Thesis: iOS users want privacy. Marketers want to market. Something had to give.

Where you are is who you are. Knowing the customer is key to any brand engagement or marketing effort, and location is a central factor in customer identity. But there's a line in marketing between raising customer awareness about a product and influencing purchase behavior, and dubious attempts to monetize an audience. In 2017, that line is more clear to customers than ever. Privacy is ascendant. Users increasingly care about their data footprint, and have learned over the years that every trace of their digital lives is being tracked, analyzed, and used to target them for marketing. With the release of iOS 11, Apple has taken a firmer stance on the side of customer data privacy, particularly in terms of location tracking.

All the energies devoted to such monetization strategies could be better applied to make apps more relevant, timely, and useful to users. Such changes would naturally lead to increased adoption and retention. Why don’t more publishers opt for a more transparent approach to privacy? It mostly comes down to this: Marketers need to market, and a user’s mobile data trail is one of the richest veins of data available.

In the past, when an iOS application wanted to request a user’s permission to use location services, they would ask for global access which the user could only approve or deny. If approved, it was up to the application developer to tune their apps use of the different "tools" in the location toolbox. Developers could request that their app was notified only when the user's location changed significantly, ask the system for a less accurate, general "fix" on the user, or ask for fine-grained location for use in navigation or driving apps. The idea was that developers would "do the right thing", and not abuse either the system or their users' trust.

Naturally, while most apps played by the rules, enough of them wound up taking advantage of the service and this created a problem for Apple. Users didn’t have easy ways to recognize apps that were overzealous in their use of location tracking. Apps that used location services without good reason wasted users battery life, and streamed detailed tracking data to ad platforms and other data management systems. Such user problems reflect poorly on iOS, something Apple takes a dim view of. Something had to give.

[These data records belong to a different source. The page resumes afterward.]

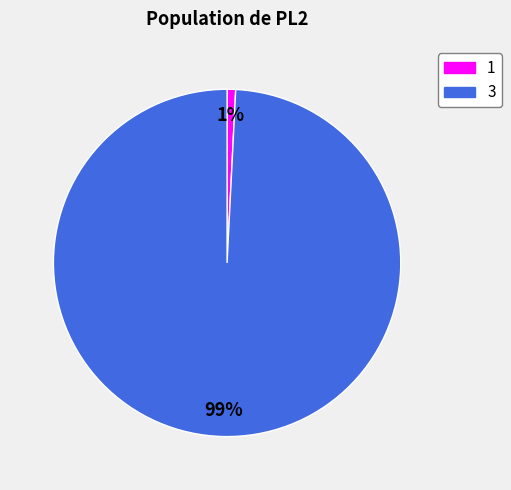

Combined, do 3 and 1 account for over 50%?

Yes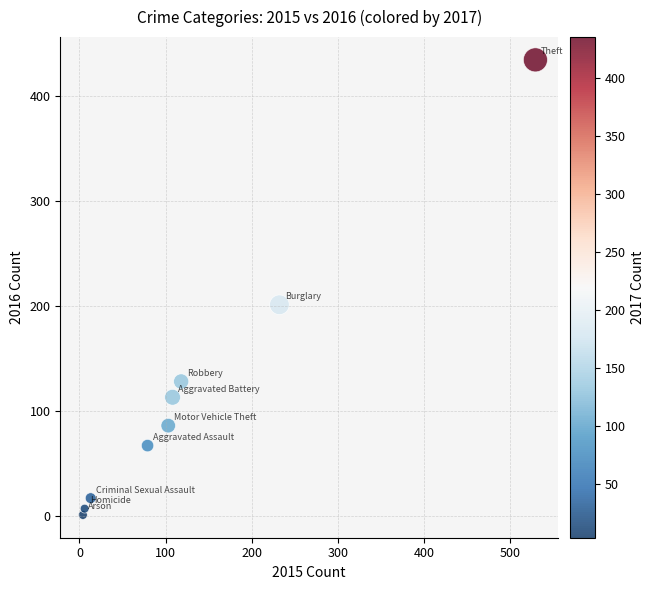

What is the average Y value?

117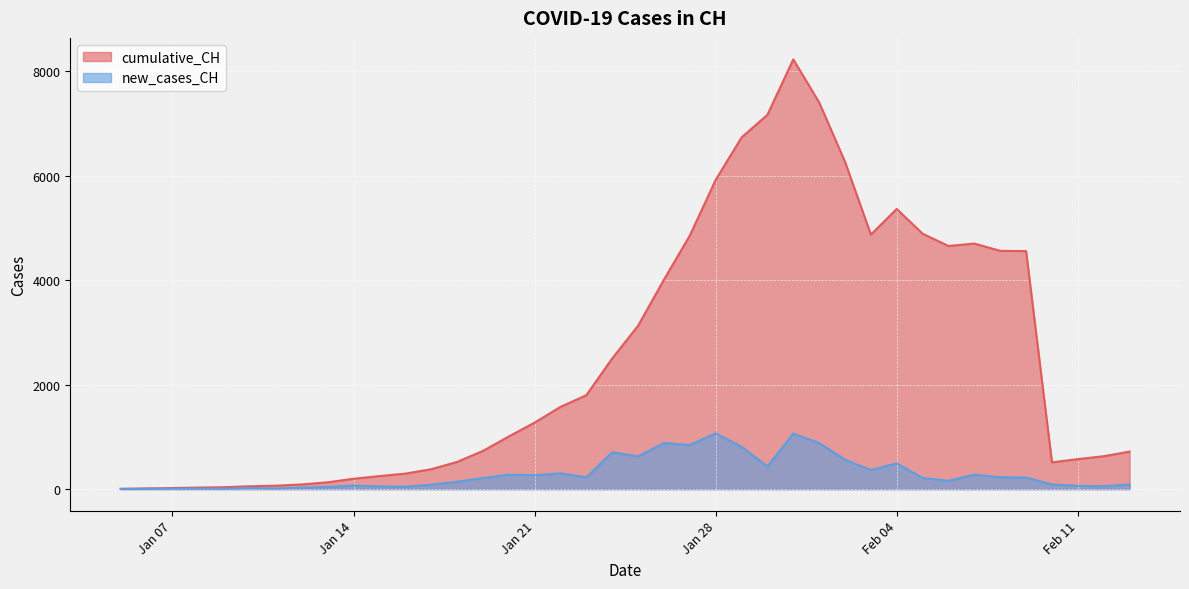

True or false: cumulative_CH and new_cases_CH cross at least once.

False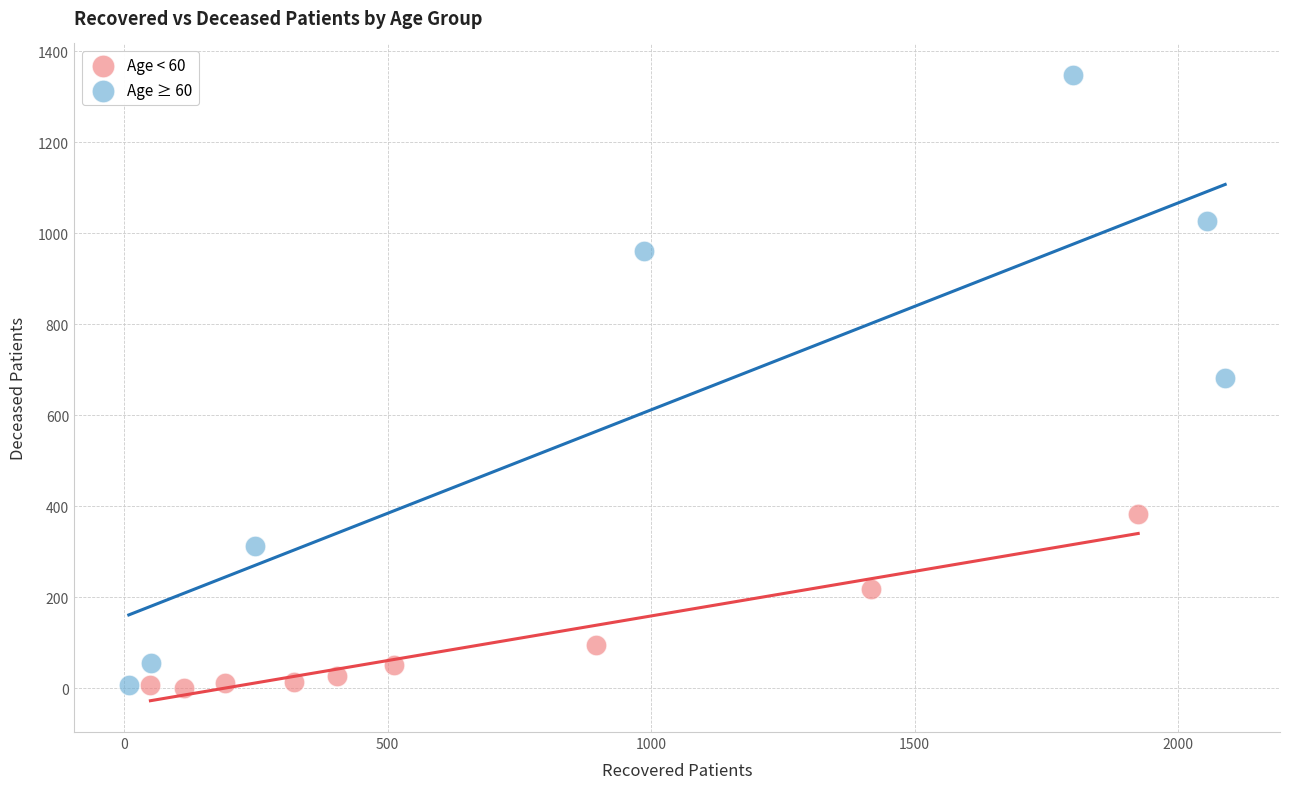

Which series contains the highest Y value?

Age ≥ 60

Following early steps in this direction in iOS 10, iOS 11 changes this dynamic. No longer can apps surveil user location in the background without explicit user approval for doing this. Developers who want "Always on" background location data on a user must ask for this permission, and make their case for it. The OS itself will periodically re-validate whether or not the user still wants this permission enabled. While an inconvenience for developers, it forces business owners to think harder about their value proposition. Do I really need this permission? If so, have I made my case well enough? Are users willing to accept this? What metrics am I tracking here, to validate my assumptions?

In light of iOS 11's new location privacy controls, we've come up with a set of simple guidelines all apps should follow with regards to mobile location permissions.

  • Implement a two-step permission request.
  • Make the value proposition clear up front when initially asking for “When in Use” permissions.
  • Have a "maybe later" option that gives marketers another chance later to re-ask for permissions.
  • Ask for background location tracking in context of why it is valuable to the user, for example, when a user is engaging with geo-relevant marketing features, but not before.

The following diagram outlines the best practice we feel gives the Marketer the best chance of achieving their goals when trying to get users to agree to always on location permissions. 


At SessionM, we power some of the world's largest brands’ digital marketing efforts, both online and in their mobile apps. Our roots are in mobile, and we've grown up with this ecosystem. We're deeply committed to its success. We view Apple's stance as a net-benefit for users. Isn't an informed user base, willingly engaging with a brand's mobile app because they love and value it, a better brand experience? Isn't such an app more valuable long term to a brand’s overall strategy? We think so. This has been a core value at SessionM since our founding. We think Apple’s changes are a clear step in the right direction, and are an opportunity to create more meaningful brand engagements with users.